- [Text for analysis]:
* * *

Many big box fertilization programs prescribe excessive amounts of nitrogen, which can lead to fungus outbreaks. It’s crucial to provide your lawn with nitrogen, but in moderate quantities. Slow-release nitrogen fertilizers ensure a controlled release over an extended period, preventing excessive nitrogen from entering the soil at once. Lawnifi® Fertilization Program is recommended as it supplies your lawn with the required nutrients in nano-sized form, precisely when it needs them, through easy monthly applications from March to November. This approach reduces the risk of fungus outbreaks while maintaining lawn health.

Chemical Control Options

When it comes to fungicides for gray leaf spot, there are several products to consider. Azoxystrobin, chlorothalonil, fluoxastrobin, and propiconazole are a few fungicides known to effectively control this disease. These fungicides come in various brands such as Heritage G, Fame C, and Banner MAXX. Choosing the best fungicide depends on the specific requirements of your lawn and the severity of the gray leaf spot infection.

* * *

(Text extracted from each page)
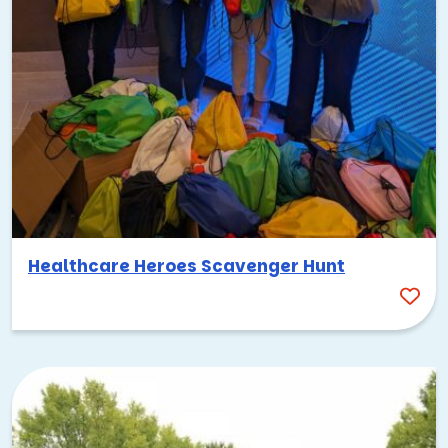
Healthcare Heroes Scavenger Hunt
Palo Alto has a strong tradition of community involvement,
and pairing your team building with a
charitable activity
is a
meaningful way to connect with that spirit. TeamBonding
offers a range of CSR programs that let your team
collaborate on something that makes a real difference,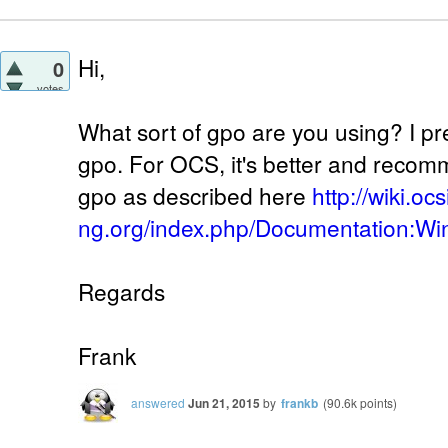
Hi,
0
votes
What sort of gpo are you using? I p
gpo. For OCS, it's better and reco
gpo as described here
http://wiki.oc
ng.org/index.php/Documentation:W
Regards
Frank
answered
Jun 21, 2015
by
frankb
(
90.6k
points)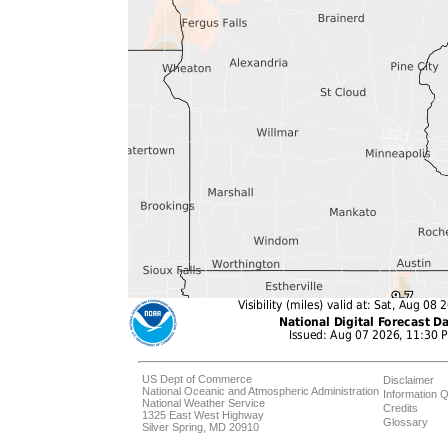
US Dept of Commerce
Disclaimer
National Oceanic and Atmospheric Administration
Information Q
National Weather Service
Credits
1325 East West Highway
Glossary
Silver Spring, MD 20910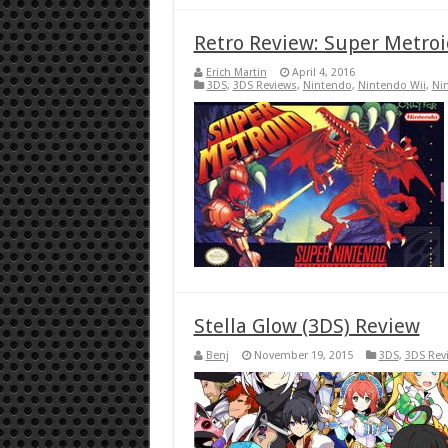
Retro Review: Super Metroi
Erich Martin
April 4, 2016
3DS
,
3DS Reviews
,
Nintendo
,
Nintendo Wii
,
Ni
Stella Glow (3DS) Review
Benj
November 19, 2015
3DS
,
3DS Rev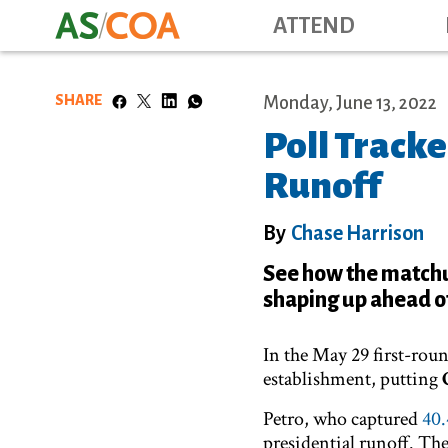
ATTEND
SHARE
Monday, June 13, 2022
Poll Tracke
Runoff
By
Chase Harrison
See how the match
shaping up ahead of
In the May 29 first-roun
establishment, putting
Petro, who captured
40.
presidential runoff. The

* * *

- [The task]:
Reproduce the section of the lawn-care text that starts at the words "When it comes" and stops after the words "leaf spot infection.".

- [Result of this exercise]:
When it comes to fungicides for gray leaf spot, there are several products to consider. Azoxystrobin, chlorothalonil, fluoxastrobin, and propiconazole are a few fungicides known to effectively control this disease. These fungicides come in various brands such as Heritage G, Fame C, and Banner MAXX. Choosing the best fungicide depends on the specific requirements of your lawn and the severity of the gray leaf spot infection.